EXERCISE OBJECTIVE — Return the full listing unchanged, apart from leaving out its images.

LISTED ENTRIES —
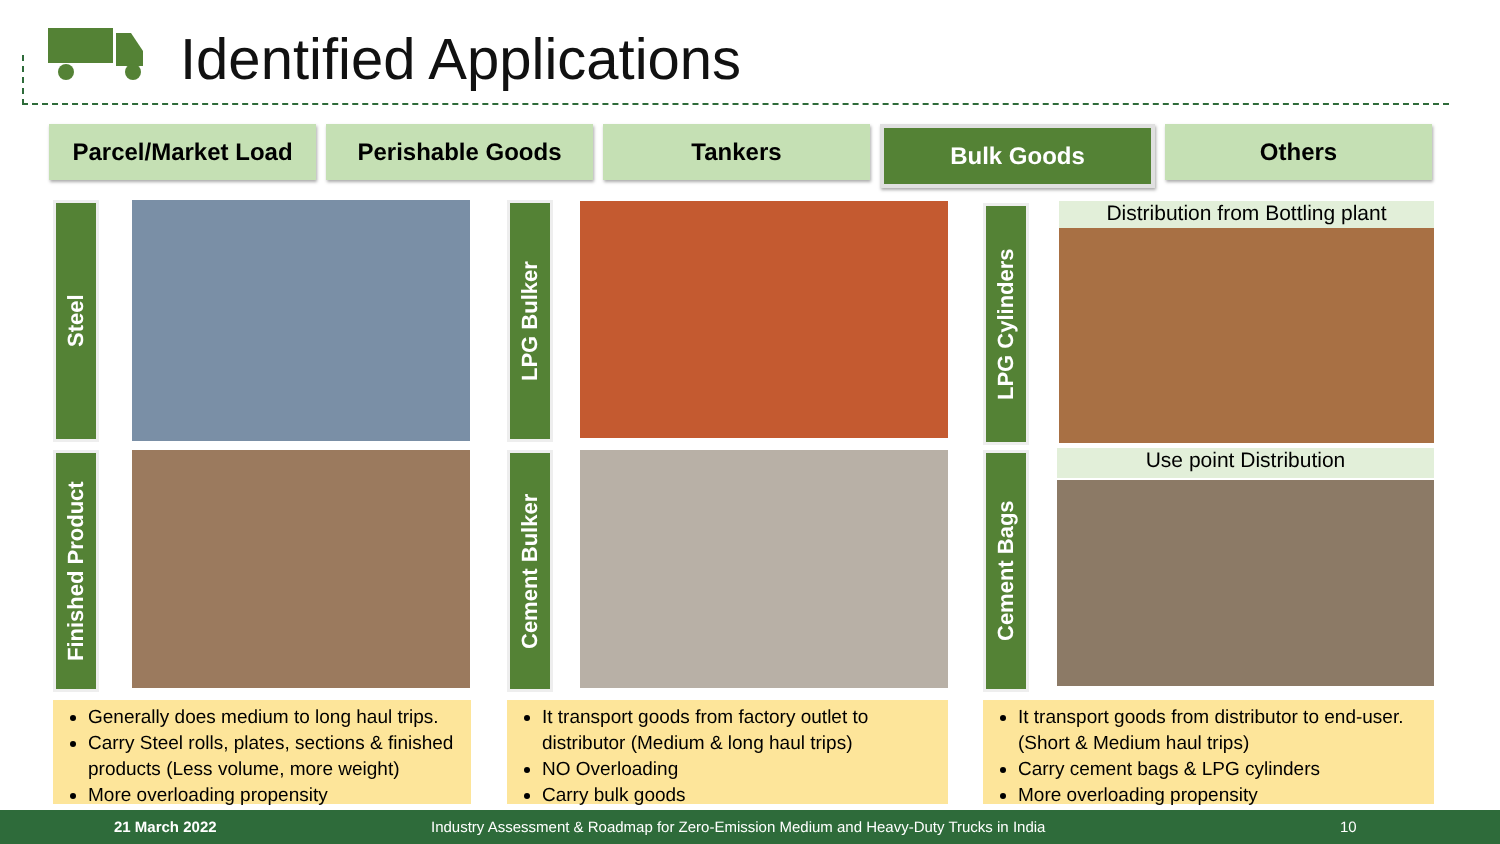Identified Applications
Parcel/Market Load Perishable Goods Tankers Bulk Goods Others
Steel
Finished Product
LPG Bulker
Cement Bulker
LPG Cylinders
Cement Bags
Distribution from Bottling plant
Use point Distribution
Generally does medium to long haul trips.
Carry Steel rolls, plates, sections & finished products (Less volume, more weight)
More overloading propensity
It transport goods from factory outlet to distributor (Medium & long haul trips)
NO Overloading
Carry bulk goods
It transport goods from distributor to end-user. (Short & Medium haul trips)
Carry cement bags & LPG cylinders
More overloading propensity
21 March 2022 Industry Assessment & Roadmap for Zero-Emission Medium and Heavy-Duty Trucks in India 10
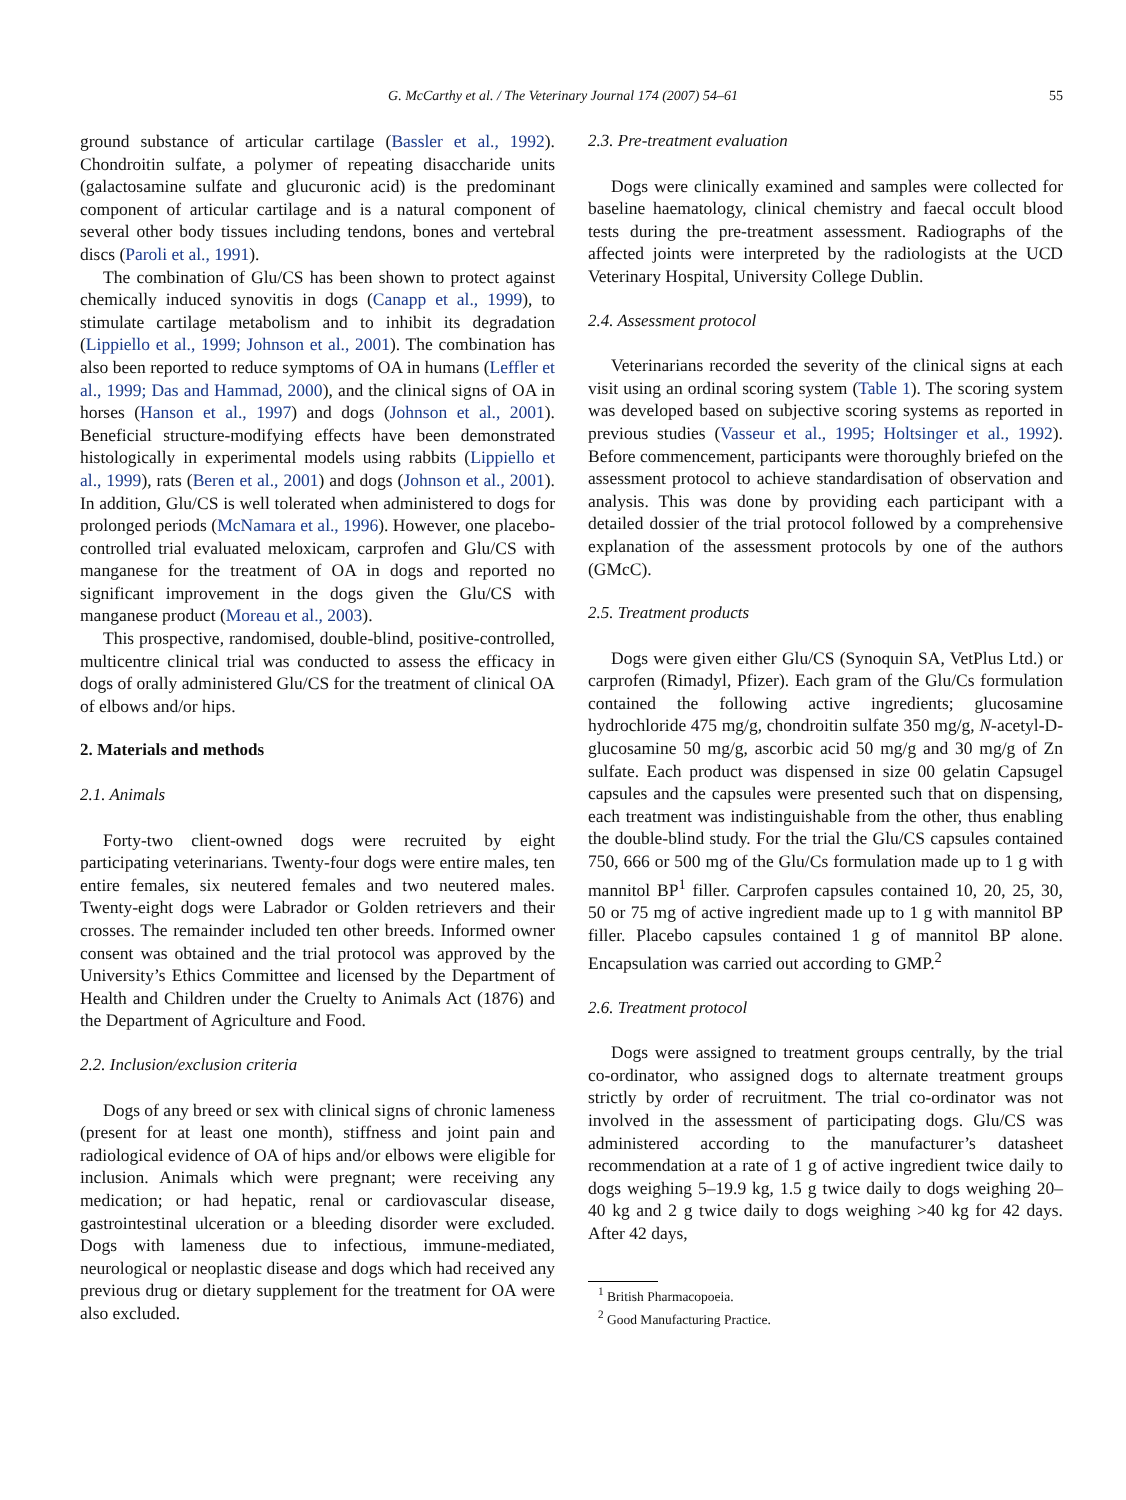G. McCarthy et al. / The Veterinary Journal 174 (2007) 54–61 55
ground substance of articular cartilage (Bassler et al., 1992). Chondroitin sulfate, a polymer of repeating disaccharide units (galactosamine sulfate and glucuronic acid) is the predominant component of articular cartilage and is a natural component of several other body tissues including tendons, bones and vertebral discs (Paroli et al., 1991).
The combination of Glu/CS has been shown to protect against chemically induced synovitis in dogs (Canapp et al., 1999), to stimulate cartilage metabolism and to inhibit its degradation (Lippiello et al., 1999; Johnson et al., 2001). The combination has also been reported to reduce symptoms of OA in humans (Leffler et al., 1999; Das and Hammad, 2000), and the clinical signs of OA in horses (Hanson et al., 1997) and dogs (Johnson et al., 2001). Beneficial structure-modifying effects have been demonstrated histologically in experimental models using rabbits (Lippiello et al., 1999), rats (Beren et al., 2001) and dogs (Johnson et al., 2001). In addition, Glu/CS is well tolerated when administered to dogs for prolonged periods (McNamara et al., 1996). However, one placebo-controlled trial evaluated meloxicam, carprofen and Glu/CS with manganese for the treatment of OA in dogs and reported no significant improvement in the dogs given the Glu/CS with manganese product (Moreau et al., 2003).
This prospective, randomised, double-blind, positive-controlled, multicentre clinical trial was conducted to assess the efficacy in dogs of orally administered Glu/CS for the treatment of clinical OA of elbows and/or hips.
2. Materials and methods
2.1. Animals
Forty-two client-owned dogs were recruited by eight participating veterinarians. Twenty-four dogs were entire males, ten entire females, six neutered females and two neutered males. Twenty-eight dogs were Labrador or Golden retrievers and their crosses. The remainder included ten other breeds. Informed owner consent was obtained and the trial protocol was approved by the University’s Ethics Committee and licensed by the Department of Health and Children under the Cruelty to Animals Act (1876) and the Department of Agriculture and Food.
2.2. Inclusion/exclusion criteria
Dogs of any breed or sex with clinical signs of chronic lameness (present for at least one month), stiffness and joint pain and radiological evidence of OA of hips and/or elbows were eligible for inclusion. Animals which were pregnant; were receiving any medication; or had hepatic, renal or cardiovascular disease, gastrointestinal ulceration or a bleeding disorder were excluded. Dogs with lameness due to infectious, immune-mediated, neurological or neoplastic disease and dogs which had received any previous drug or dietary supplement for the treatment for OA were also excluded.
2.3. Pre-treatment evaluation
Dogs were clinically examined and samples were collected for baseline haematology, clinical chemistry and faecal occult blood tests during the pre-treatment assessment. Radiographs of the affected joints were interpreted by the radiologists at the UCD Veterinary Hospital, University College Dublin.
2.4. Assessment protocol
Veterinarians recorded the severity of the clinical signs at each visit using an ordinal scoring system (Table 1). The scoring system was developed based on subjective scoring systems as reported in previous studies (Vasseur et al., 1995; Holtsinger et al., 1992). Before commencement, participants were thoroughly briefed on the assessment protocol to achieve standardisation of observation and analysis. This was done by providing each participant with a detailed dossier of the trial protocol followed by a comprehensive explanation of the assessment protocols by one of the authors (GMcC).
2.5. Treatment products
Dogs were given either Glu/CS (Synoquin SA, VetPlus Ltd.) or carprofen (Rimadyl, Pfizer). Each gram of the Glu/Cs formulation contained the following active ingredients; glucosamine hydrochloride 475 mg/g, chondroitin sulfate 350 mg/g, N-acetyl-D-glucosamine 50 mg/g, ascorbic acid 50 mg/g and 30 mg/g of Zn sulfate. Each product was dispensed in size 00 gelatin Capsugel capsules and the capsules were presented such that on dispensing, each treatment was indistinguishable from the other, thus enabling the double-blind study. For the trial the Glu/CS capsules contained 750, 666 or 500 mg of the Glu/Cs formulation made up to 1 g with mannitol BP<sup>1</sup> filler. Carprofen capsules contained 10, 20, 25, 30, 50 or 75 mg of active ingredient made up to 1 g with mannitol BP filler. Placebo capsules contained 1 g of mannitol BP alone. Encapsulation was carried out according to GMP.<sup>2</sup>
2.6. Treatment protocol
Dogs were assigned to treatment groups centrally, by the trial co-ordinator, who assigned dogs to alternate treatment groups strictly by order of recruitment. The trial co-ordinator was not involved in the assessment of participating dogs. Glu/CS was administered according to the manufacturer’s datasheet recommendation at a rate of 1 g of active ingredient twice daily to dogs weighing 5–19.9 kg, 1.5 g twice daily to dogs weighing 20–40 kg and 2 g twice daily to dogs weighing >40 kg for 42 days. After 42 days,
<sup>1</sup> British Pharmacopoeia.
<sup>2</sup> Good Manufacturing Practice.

SOLUTION TO THE EXERCISE —
Identified Applications
Parcel/Market Load Perishable Goods Tankers Bulk Goods Others
Steel
Finished Product
LPG Bulker
Cement Bulker
LPG Cylinders
Cement Bags
Distribution from Bottling plant
Use point Distribution
Generally does medium to long haul trips.
Carry Steel rolls, plates, sections & finished products (Less volume, more weight)
More overloading propensity
It transport goods from factory outlet to distributor (Medium & long haul trips)
NO Overloading
Carry bulk goods
It transport goods from distributor to end-user. (Short & Medium haul trips)
Carry cement bags & LPG cylinders
More overloading propensity
21 March 2022 Industry Assessment & Roadmap for Zero-Emission Medium and Heavy-Duty Trucks in India 10
G. McCarthy et al. / The Veterinary Journal 174 (2007) 54–61 55
ground substance of articular cartilage (Bassler et al., 1992). Chondroitin sulfate, a polymer of repeating disaccharide units (galactosamine sulfate and glucuronic acid) is the predominant component of articular cartilage and is a natural component of several other body tissues including tendons, bones and vertebral discs (Paroli et al., 1991).
The combination of Glu/CS has been shown to protect against chemically induced synovitis in dogs (Canapp et al., 1999), to stimulate cartilage metabolism and to inhibit its degradation (Lippiello et al., 1999; Johnson et al., 2001). The combination has also been reported to reduce symptoms of OA in humans (Leffler et al., 1999; Das and Hammad, 2000), and the clinical signs of OA in horses (Hanson et al., 1997) and dogs (Johnson et al., 2001). Beneficial structure-modifying effects have been demonstrated histologically in experimental models using rabbits (Lippiello et al., 1999), rats (Beren et al., 2001) and dogs (Johnson et al., 2001). In addition, Glu/CS is well tolerated when administered to dogs for prolonged periods (McNamara et al., 1996). However, one placebo-controlled trial evaluated meloxicam, carprofen and Glu/CS with manganese for the treatment of OA in dogs and reported no significant improvement in the dogs given the Glu/CS with manganese product (Moreau et al., 2003).
This prospective, randomised, double-blind, positive-controlled, multicentre clinical trial was conducted to assess the efficacy in dogs of orally administered Glu/CS for the treatment of clinical OA of elbows and/or hips.
2. Materials and methods
2.1. Animals
Forty-two client-owned dogs were recruited by eight participating veterinarians. Twenty-four dogs were entire males, ten entire females, six neutered females and two neutered males. Twenty-eight dogs were Labrador or Golden retrievers and their crosses. The remainder included ten other breeds. Informed owner consent was obtained and the trial protocol was approved by the University’s Ethics Committee and licensed by the Department of Health and Children under the Cruelty to Animals Act (1876) and the Department of Agriculture and Food.
2.2. Inclusion/exclusion criteria
Dogs of any breed or sex with clinical signs of chronic lameness (present for at least one month), stiffness and joint pain and radiological evidence of OA of hips and/or elbows were eligible for inclusion. Animals which were pregnant; were receiving any medication; or had hepatic, renal or cardiovascular disease, gastrointestinal ulceration or a bleeding disorder were excluded. Dogs with lameness due to infectious, immune-mediated, neurological or neoplastic disease and dogs which had received any previous drug or dietary supplement for the treatment for OA were also excluded.
2.3. Pre-treatment evaluation
Dogs were clinically examined and samples were collected for baseline haematology, clinical chemistry and faecal occult blood tests during the pre-treatment assessment. Radiographs of the affected joints were interpreted by the radiologists at the UCD Veterinary Hospital, University College Dublin.
2.4. Assessment protocol
Veterinarians recorded the severity of the clinical signs at each visit using an ordinal scoring system (Table 1). The scoring system was developed based on subjective scoring systems as reported in previous studies (Vasseur et al., 1995; Holtsinger et al., 1992). Before commencement, participants were thoroughly briefed on the assessment protocol to achieve standardisation of observation and analysis. This was done by providing each participant with a detailed dossier of the trial protocol followed by a comprehensive explanation of the assessment protocols by one of the authors (GMcC).
2.5. Treatment products
Dogs were given either Glu/CS (Synoquin SA, VetPlus Ltd.) or carprofen (Rimadyl, Pfizer). Each gram of the Glu/Cs formulation contained the following active ingredients; glucosamine hydrochloride 475 mg/g, chondroitin sulfate 350 mg/g, N-acetyl-D-glucosamine 50 mg/g, ascorbic acid 50 mg/g and 30 mg/g of Zn sulfate. Each product was dispensed in size 00 gelatin Capsugel capsules and the capsules were presented such that on dispensing, each treatment was indistinguishable from the other, thus enabling the double-blind study. For the trial the Glu/CS capsules contained 750, 666 or 500 mg of the Glu/Cs formulation made up to 1 g with mannitol BP<sup>1</sup> filler. Carprofen capsules contained 10, 20, 25, 30, 50 or 75 mg of active ingredient made up to 1 g with mannitol BP filler. Placebo capsules contained 1 g of mannitol BP alone. Encapsulation was carried out according to GMP.<sup>2</sup>
2.6. Treatment protocol
Dogs were assigned to treatment groups centrally, by the trial co-ordinator, who assigned dogs to alternate treatment groups strictly by order of recruitment. The trial co-ordinator was not involved in the assessment of participating dogs. Glu/CS was administered according to the manufacturer’s datasheet recommendation at a rate of 1 g of active ingredient twice daily to dogs weighing 5–19.9 kg, 1.5 g twice daily to dogs weighing 20–40 kg and 2 g twice daily to dogs weighing >40 kg for 42 days. After 42 days,
<sup>1</sup> British Pharmacopoeia.
<sup>2</sup> Good Manufacturing Practice.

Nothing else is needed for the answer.